→ **Stored data entries**

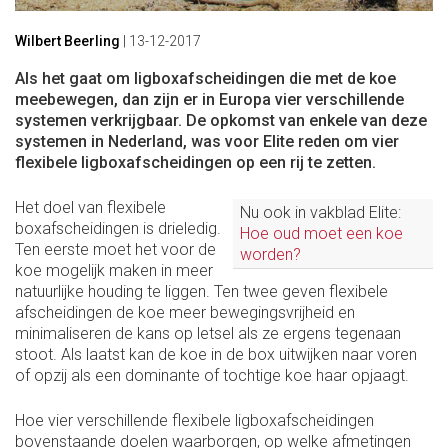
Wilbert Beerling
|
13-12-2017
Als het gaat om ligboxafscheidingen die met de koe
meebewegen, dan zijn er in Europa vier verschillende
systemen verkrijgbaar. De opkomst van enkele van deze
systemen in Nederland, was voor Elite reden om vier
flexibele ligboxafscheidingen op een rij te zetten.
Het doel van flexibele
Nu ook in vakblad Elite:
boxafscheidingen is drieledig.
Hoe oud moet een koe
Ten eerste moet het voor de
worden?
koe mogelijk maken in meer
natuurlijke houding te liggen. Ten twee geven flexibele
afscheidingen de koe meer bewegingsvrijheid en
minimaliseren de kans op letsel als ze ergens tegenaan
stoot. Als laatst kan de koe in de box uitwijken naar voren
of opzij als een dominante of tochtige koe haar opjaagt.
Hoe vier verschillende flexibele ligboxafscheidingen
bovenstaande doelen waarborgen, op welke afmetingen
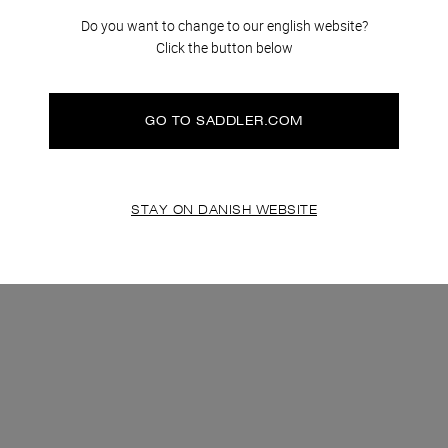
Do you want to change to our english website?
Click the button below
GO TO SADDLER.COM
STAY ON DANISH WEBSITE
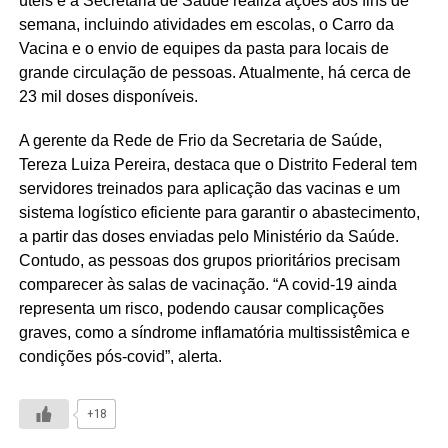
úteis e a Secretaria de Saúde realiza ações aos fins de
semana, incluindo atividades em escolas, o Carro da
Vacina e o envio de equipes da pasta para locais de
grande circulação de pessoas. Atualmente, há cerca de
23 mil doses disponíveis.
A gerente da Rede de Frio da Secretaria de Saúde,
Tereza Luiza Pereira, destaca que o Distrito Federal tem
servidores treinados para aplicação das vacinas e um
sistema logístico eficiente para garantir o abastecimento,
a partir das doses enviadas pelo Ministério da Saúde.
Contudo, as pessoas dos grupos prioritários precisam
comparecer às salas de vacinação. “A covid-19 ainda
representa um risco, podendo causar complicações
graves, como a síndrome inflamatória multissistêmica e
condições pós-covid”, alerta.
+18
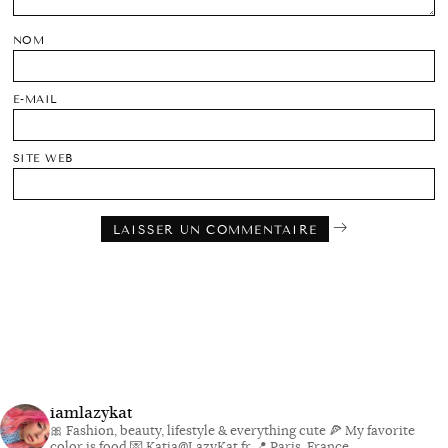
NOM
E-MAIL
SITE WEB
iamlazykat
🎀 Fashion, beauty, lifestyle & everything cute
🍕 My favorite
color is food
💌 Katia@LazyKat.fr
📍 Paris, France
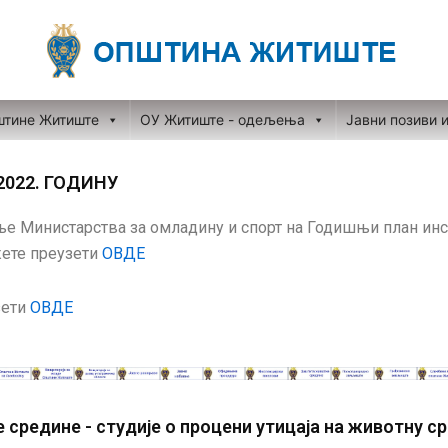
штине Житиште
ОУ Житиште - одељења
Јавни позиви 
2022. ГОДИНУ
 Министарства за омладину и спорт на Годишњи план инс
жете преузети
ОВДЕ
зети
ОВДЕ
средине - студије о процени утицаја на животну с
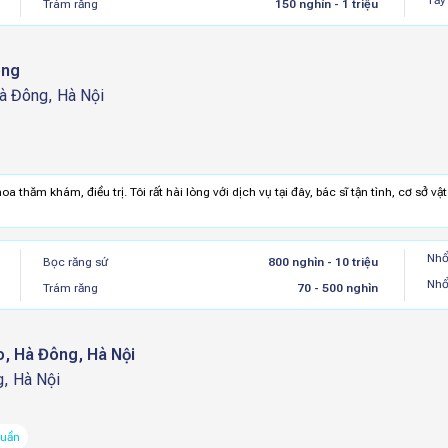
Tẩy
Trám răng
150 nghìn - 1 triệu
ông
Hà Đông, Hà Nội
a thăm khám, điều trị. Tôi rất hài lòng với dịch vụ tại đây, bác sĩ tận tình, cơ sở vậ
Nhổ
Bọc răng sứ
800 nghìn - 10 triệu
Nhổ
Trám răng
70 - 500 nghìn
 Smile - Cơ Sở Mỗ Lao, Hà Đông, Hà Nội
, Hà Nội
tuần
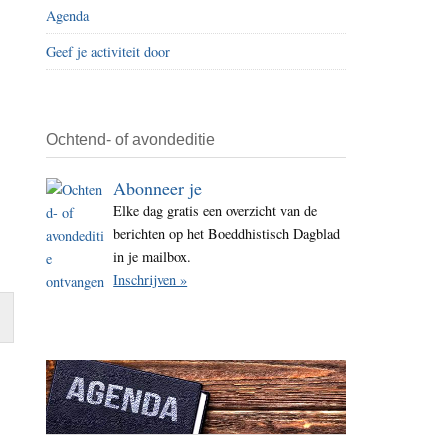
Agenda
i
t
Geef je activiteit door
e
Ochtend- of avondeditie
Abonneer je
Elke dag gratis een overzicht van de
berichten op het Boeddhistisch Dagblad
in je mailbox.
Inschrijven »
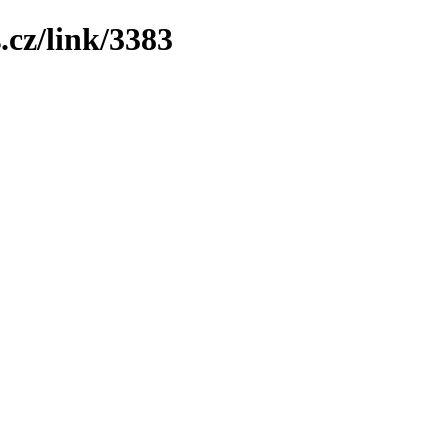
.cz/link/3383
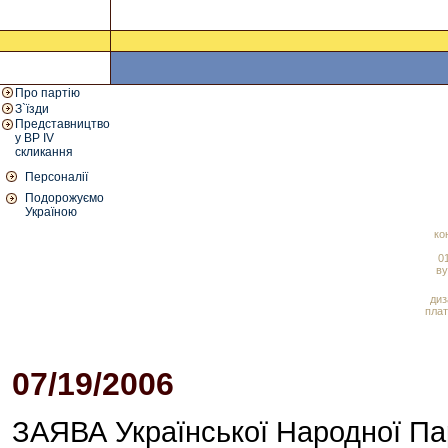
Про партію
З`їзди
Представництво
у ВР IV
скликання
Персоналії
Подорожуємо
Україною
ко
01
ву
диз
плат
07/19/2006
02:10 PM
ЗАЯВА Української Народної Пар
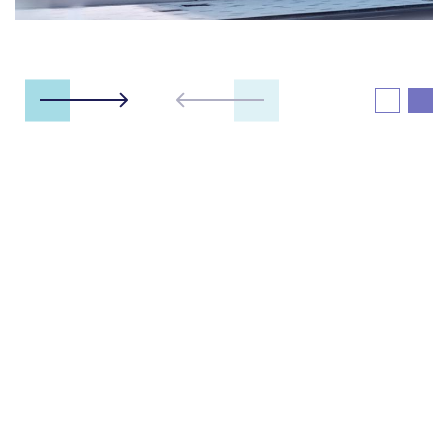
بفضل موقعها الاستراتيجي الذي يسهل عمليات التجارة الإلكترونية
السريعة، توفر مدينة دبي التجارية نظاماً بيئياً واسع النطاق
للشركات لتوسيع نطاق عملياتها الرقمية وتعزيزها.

--

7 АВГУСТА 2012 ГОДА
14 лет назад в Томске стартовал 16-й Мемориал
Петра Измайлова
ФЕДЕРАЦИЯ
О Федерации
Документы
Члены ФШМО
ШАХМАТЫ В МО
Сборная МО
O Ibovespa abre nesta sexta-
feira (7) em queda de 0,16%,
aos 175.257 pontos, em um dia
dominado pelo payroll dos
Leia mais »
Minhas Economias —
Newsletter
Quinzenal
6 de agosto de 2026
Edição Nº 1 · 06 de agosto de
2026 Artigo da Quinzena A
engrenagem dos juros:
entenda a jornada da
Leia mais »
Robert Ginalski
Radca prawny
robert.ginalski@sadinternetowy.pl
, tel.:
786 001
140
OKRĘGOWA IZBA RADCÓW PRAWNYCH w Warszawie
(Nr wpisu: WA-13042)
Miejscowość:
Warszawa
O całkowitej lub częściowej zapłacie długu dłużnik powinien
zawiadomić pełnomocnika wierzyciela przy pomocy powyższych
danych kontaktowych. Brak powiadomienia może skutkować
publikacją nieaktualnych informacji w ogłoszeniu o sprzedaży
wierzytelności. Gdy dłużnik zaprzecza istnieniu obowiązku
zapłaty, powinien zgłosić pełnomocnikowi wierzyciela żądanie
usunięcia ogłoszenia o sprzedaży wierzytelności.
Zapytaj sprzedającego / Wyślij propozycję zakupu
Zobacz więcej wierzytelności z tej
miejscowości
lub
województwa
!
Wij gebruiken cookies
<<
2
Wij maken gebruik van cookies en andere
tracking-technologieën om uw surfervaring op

→ **Task prompt**
Put the material into a Markdown table with the columns "Row" and "Line text," starting at the line containing "7 АВГУСТА 2012 ГОДА" and ending at the line containing "tracking-technologieën om uw surfervaring op". Number each row and leave out blank lines.

→ **Solution to this exercise**
| Row | Line text |
|---|---|
| 1 | 7 АВГУСТА 2012 ГОДА |
| 2 | 14 лет назад в Томске стартовал 16-й Мемориал |
| 3 | Петра Измайлова |
| 4 | ФЕДЕРАЦИЯ |
| 5 | О Федерации |
| 6 | Документы |
| 7 | Члены ФШМО |
| 8 | ШАХМАТЫ В МО |
| 9 | Сборная МО |
| 10 | O Ibovespa abre nesta sexta- |
| 11 | feira (7) em queda de 0,16%, |
| 12 | aos 175.257 pontos, em um dia |
| 13 | dominado pelo payroll dos |
| 14 | Leia mais » |
| 15 | Minhas Economias — |
| 16 | Newsletter |
| 17 | Quinzenal |
| 18 | 6 de agosto de 2026 |
| 19 | Edição Nº 1 · 06 de agosto de |
| 20 | 2026 Artigo da Quinzena A |
| 21 | engrenagem dos juros: |
| 22 | entenda a jornada da |
| 23 | Leia mais » |
| 24 | Robert Ginalski |
| 25 | Radca prawny |
| 26 | robert.ginalski@sadinternetowy.pl |
| 27 | , tel.: |
| 28 | 786 001 |
| 29 | 140 |
| 30 | OKRĘGOWA IZBA RADCÓW PRAWNYCH w Warszawie |
| 31 | (Nr wpisu: WA-13042) |
| 32 | Miejscowość: |
| 33 | Warszawa |
| 34 | O całkowitej lub częściowej zapłacie długu dłużnik powinien |
| 35 | zawiadomić pełnomocnika wierzyciela przy pomocy powyższych |
| 36 | danych kontaktowych. Brak powiadomienia może skutkować |
| 37 | publikacją nieaktualnych informacji w ogłoszeniu o sprzedaży |
| 38 | wierzytelności. Gdy dłużnik zaprzecza istnieniu obowiązku |
| 39 | zapłaty, powinien zgłosić pełnomocnikowi wierzyciela żądanie |
| 40 | usunięcia ogłoszenia o sprzedaży wierzytelności. |
| 41 | Zapytaj sprzedającego / Wyślij propozycję zakupu |
| 42 | Zobacz więcej wierzytelności z tej |
| 43 | miejscowości |
| 44 | lub |
| 45 | województwa |
| 46 | ! |
| 47 | Wij gebruiken cookies |
| 48 | << |
| 49 | 2 |
| 50 | Wij maken gebruik van cookies en andere |
| 51 | tracking-technologieën om uw surfervaring op |